Он протянул руку ладонью вверх. Веня пришлепнул ее своей, как печатью, и пошел назад. Недолгая беседа с Дуди слегка подпортила ему настроение. Нет, школьные воспоминания, занимавшие его в продолжение последних часов полета, не потускнели, не съежились.
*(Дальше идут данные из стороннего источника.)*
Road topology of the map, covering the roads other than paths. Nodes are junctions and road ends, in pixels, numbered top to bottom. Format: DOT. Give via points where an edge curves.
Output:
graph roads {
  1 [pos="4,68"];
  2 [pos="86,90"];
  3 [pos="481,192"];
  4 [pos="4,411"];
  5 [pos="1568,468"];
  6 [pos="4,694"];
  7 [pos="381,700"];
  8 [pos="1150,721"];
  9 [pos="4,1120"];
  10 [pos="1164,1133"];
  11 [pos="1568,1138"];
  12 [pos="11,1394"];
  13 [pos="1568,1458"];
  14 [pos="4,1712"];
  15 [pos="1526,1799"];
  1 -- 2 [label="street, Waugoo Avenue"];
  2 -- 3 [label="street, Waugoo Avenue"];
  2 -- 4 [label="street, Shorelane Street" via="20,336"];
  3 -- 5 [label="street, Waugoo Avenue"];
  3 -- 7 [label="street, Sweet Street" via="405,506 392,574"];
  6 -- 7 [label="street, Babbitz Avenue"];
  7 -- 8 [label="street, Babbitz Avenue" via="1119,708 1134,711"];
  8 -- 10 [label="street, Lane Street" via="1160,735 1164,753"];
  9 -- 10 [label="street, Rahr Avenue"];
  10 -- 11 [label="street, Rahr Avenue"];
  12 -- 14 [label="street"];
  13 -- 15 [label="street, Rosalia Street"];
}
В голове по-прежнему медленно кружился хоровод ярких картинок тридцатипяти-сорокалетней давности: сырой морок немецкого кладбища, коленопреклоненный ангел на могиле с вадькиной фамилией, первая бутылка портвейна, распитая на четверых там же, под сенью обломанных ангельских крыл, кактус на подоконнике кабинета биологии, невинный взгляд голубых Вовочкиных глаз, молчаливый задумчивый Витька… и все же, все же… в самую точку попал жизнерадостный инвалид, в самую десяточку, вырезал ему чистую, кровоточащую правду-матку, расправил на досочке, отбил, посолил, пожарил с лучком: кушай на здоровье, доктор, поправляйся.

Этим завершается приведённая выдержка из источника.